London, the city where I live, is the third most popular tourist destination in the world with over 18 million people coming to visit in 2015 alone. Any Londoner can tell you about the tourists, the reams and reams of people who flood the city(and its public transport systems!), every year, but few take the time to consider why they do it.
Until last Friday, I was one of those people; I too had little time for what London meant outside of my day to day life. London was where I lived, where I schooled and, I presumed, where I would end up working, but not much more. Last Friday, I was meant to be meeting some friends at the local pub but instead found myself indulging a sudden whim to take a stroll through London – that is the London of the tourist guidebooks not the side of the River I live on. So there I was, on the 7:45 train to Blackfriars, with no plan other than to… wander about a bit. What I noticed first, as I strolled along the banks of the Thames up towards Charing Cross and the Strand, was the people. As far as I could gauge, from the snippets of conversation I overheard, I walked for fifteen to twenty minutes without passing another native Londoner; I passed plenty of students and, obviously, plenty of tourists from a plethora of nationalities, ranging from the Steppe-lands of Eurasia to the savannas of Africa and everywhere else in between. The sheer volume of nationalities surprised me, though, in hindsight, it should not; taking a moment to think about it, the multitude of nationalities visiting London makes sense, I had just never thought about it.
The second thing I noticed – excuse my blasé attitude – was the sheer wonder people had towards, well, things; anything and everything was to be marveled at, a selfie opportunity around every corner: red phone boxes, red letter boxes, signs commemorating imperial happenings or, indeed, persons of imperial prominence; everything was extraordinary for these visitors, which, of course, should be the case on a good holiday. Yet I had never considered these things worth thinking of, let alone worth taking a selfie with; a red telephone box? Ridiculous!, why would anybody want a picture with, what is in effect, a portable toilet or shelter for the homeless, drunk, or both! However, on my nighttime jaunt I found myself looking at such things in a new light: A phone box, or letterbox, or Imperial inscription is worth thinking about and yes, our imperial legacy should not be blindly celebrated in some nationalistic nostalgia for past glory, and yes, we should find a better shelter for our homeless than letting them use phone boxes, but it is nice to notice our city; to care for the intricacies of the architecture and for the shared history of our people, and so many others, that an Imperial monument, like Cleopatra’s Needle, symbolises.

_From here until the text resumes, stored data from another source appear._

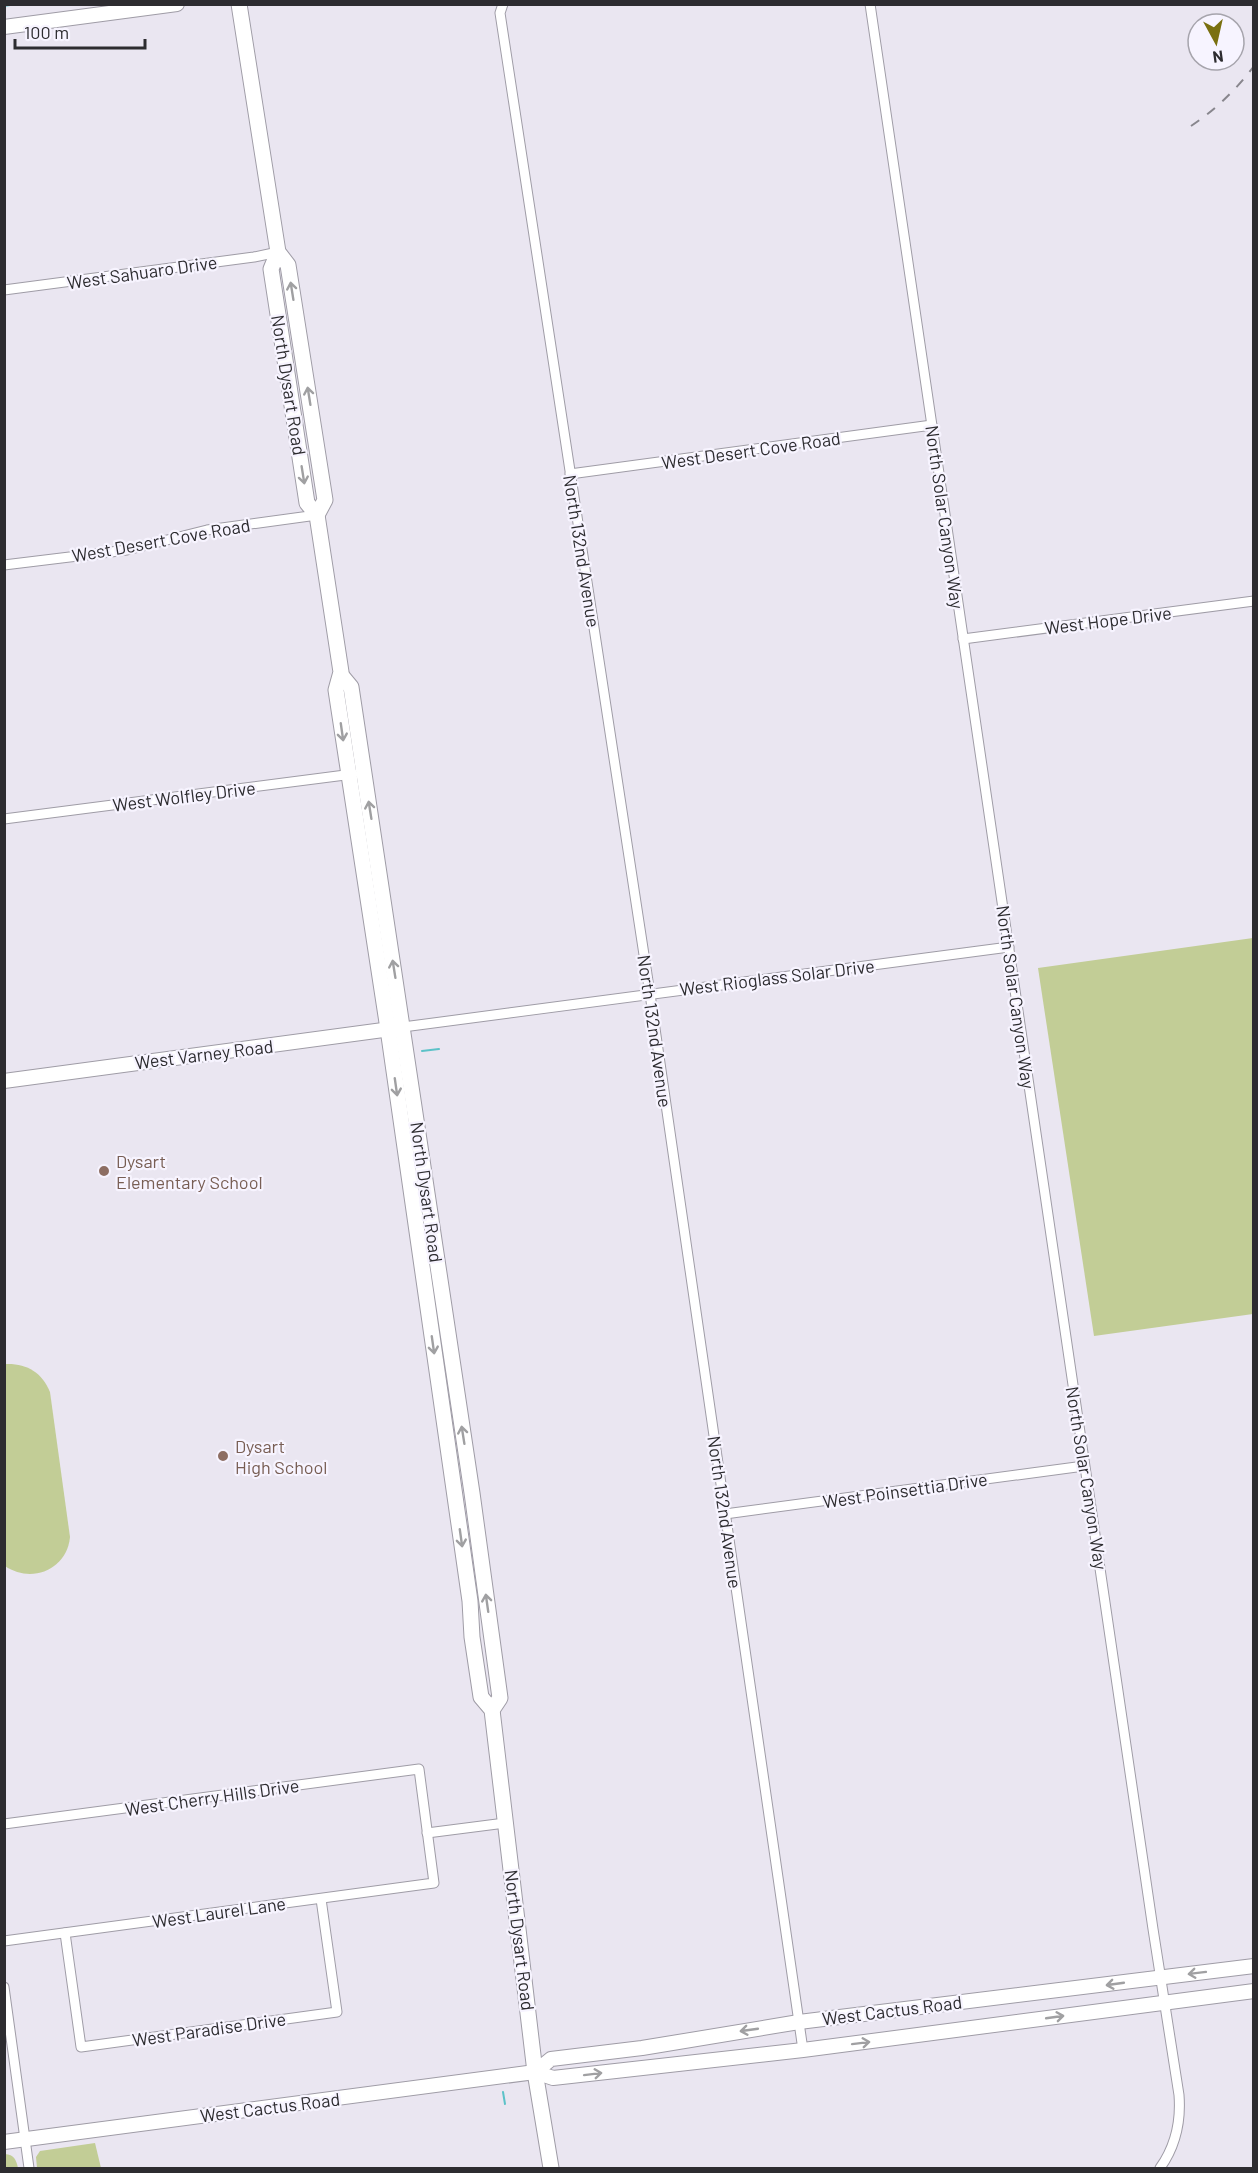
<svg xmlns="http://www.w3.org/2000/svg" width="1258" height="2173" font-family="Barlow,sans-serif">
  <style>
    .green { fill: #c2cd96 }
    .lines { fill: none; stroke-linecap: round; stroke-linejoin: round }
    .stream { stroke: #5cc2c8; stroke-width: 2 }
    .street-casing { stroke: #9f9ca6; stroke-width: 11 }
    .secondary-casing { stroke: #9f9ca6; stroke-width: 16 }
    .primary-casing { stroke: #9f9ca6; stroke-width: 17 }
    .street { stroke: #fff; stroke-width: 9 }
    .secondary { stroke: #fff; stroke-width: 14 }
    .primary { stroke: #fff; stroke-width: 15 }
    .rail { stroke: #88868d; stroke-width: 2; stroke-dasharray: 10 10; stroke-linecap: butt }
    .oneway { stroke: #a0a0a2 }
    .education-dot { fill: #8d6e63; stroke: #f7f4ff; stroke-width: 2 }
    .labels { text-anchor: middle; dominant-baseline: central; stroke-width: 4.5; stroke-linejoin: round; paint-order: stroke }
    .street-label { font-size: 18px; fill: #2d2c30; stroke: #f7f4ff }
    .education-label { font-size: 18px; fill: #785e54; stroke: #f7f4ff; text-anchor: start }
  </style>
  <rect width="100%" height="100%" fill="#eae6f1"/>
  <g class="green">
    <path d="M1253 938V1314L1094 1336 1038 968Z"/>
    <path d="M5 1364C26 1363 42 1372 50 1392L70 1537C67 1570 31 1584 5 1566Z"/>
    <path d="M95 2143 101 2168H37L36 2157 40 2151Z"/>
    <path d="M5 2154C14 2155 16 2159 18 2168H5Z"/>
  </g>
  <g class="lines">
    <g class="stream">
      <path d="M4 6 16 4"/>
      <path d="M422 1051 439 1049"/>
      <path d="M503 2092 505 2104"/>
    </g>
    <g class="street-casing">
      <g id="street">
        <path d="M503 4 500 13 650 994 803 2050"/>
        <path d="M870 4 1153 1929 1179 2095C1181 2121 1175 2147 1160 2168"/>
        <path d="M4 290 254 257 278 252"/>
        <path d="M570 474 932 425"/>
        <path d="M4 565 127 550 207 530 317 515"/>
        <path d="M963 639 1254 601"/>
        <path d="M4 819 353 774"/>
        <path d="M403 1027 1009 947"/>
        <path d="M725 1514 1084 1466"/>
        <path d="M4 1824 419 1769 434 1883 4 1941"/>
        <path d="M427 1833 505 1823"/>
        <path d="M65 1933 81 2047 337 2012 321 1899"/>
        <path d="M4 1987 29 2168"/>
      </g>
    </g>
    <g class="secondary-casing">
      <g id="secondary">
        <path d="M4 27 177 4"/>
        <path d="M4 1081 398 1028"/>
        <path d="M535 2072 551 2059 642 2048 799 2022 1254 1966"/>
        <path d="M4 2142 535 2072 553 2078 803 2050 1254 1991"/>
      </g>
    </g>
    <g class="primary-casing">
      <g id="primary">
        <path d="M239 4 278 252 288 265 325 500 317 515"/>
        <path d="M278 252 271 269 307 503 317 515 341 672 336 690 388 1029 470 1601 472 1637 481 1697 492 1710 535 2072 551 2168"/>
        <path d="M341 675 351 687 472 1493 500 1698 492 1710"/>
      </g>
    </g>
    <use href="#street" class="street"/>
    <use href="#secondary" class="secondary"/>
    <use href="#primary" class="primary"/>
    <path class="rail" d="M1191 126C1215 110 1236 90 1254 66"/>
  </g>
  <defs><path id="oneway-shaft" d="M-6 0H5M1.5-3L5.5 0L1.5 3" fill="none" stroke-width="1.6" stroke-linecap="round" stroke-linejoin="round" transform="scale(1.5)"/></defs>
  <g class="oneway">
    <use href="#oneway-shaft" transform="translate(292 291) rotate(-99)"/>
    <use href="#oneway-shaft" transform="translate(309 396) rotate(-99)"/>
    <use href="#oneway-shaft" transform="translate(303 475) rotate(81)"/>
    <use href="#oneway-shaft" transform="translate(342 732) rotate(82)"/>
    <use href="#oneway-shaft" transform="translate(370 810) rotate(-99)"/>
    <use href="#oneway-shaft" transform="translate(394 969) rotate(-99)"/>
    <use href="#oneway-shaft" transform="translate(396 1087) rotate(82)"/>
    <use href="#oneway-shaft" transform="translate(433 1345) rotate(82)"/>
    <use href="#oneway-shaft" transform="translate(463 1435) rotate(-99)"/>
    <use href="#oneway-shaft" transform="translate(461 1538) rotate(82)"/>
    <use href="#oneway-shaft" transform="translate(487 1603) rotate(-98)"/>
    <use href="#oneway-shaft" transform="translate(1197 1973) rotate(173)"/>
    <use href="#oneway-shaft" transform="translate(1115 1984) rotate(172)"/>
    <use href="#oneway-shaft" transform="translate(1055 2017) rotate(-8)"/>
    <use href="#oneway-shaft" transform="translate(749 2030) rotate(172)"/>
    <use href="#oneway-shaft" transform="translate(861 2043) rotate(-7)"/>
    <use href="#oneway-shaft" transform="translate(593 2074) rotate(-7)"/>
  </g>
  <g class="education-dot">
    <circle cx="104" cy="1171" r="6"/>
    <circle cx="223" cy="1456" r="6"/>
  </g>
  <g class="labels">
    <g class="street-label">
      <text transform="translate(142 272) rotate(-8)">West Sahuaro Drive</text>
      <text transform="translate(289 385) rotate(81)">North Dysart Road</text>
      <text transform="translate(751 450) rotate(-8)">West Desert Cove Road</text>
      <text transform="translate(945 517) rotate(82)">North Solar Canyon Way</text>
      <text transform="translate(161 540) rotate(-10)">West Desert Cove Road</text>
      <text transform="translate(582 551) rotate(81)">North 132nd Avenue</text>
      <text transform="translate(1108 620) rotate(-7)">West Hope Drive</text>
      <text transform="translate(184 796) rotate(-7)">West Wolfley Drive</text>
      <text transform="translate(777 977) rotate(-7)">West Rioglass Solar Drive</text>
      <text transform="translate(1016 997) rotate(82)">North Solar Canyon Way</text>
      <text transform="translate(655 1031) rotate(82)">North 132nd Avenue</text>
      <text transform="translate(204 1054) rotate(-7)">West Varney Road</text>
      <text transform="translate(427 1192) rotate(82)">North Dysart Road</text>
      <text transform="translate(1087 1478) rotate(81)">North Solar Canyon Way</text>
      <text transform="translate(905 1490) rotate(-8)">West Poinsettia Drive</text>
      <text transform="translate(725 1512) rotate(82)">North 132nd Avenue</text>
      <text transform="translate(212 1797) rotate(-8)">West Cherry Hills Drive</text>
      <text transform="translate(219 1912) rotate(-8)">West Laurel Lane</text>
      <text transform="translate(520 1940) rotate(83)">North Dysart Road</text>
      <text transform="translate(892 2010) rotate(-7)">West Cactus Road</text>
      <text transform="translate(209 2029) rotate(-8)">West Paradise Drive</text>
      <text transform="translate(270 2107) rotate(-7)">West Cactus Road</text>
    </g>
    <g class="education-label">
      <text x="116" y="1161">Dysart<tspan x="116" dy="21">Elementary School</tspan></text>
      <text x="235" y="1446">Dysart<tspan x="235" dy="21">High School</tspan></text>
    </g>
  </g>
  <rect width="1258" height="2173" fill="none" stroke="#2d2c30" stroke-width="12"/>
  <g transform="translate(1216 42) rotate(172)"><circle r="28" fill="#f7f4ff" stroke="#a6a4ac" stroke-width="1.5"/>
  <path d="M0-4.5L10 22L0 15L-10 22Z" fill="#7a7010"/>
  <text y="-9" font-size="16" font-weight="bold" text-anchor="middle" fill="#2d2c30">N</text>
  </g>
  <path d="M15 39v9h130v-9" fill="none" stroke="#2d2c30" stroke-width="3"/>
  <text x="24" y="39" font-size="18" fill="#2d2c30" stroke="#f7f4ff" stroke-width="4.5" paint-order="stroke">100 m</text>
</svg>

As I sat on the train home, having walked to the National Gallery and down past the Southbank Centre, I realised that I do not make the most of my city. I do not go to enough museums or theatre productions or exhibitions; I do not look up and admire the architecture or marvel at the little things, like postboxes. I realised that I take my city for granted, presuming such options will always be open to me. Today, I can get on a train and be at a museum, such as the British museum or National Gallery, within the hour and that is marvelous. However, you can never know what the future brings and, perhaps, tomorrow I may not be able to do that. Where you live, whether a small village or sprawling metropolis, has its unique areas, its charm, its own personality and I think it is important to notice these things and to care for them. In the rush of day-to-day life it is all so easy to focus on the nitty-gritty, to focus on the minutiae, the ups and downs, the struggles and worries that life brings, caught up with too much to do in too little time, but sometimes we need to just stop. Entertain that whim, you never know where it’ll take you, it might just change your perspective.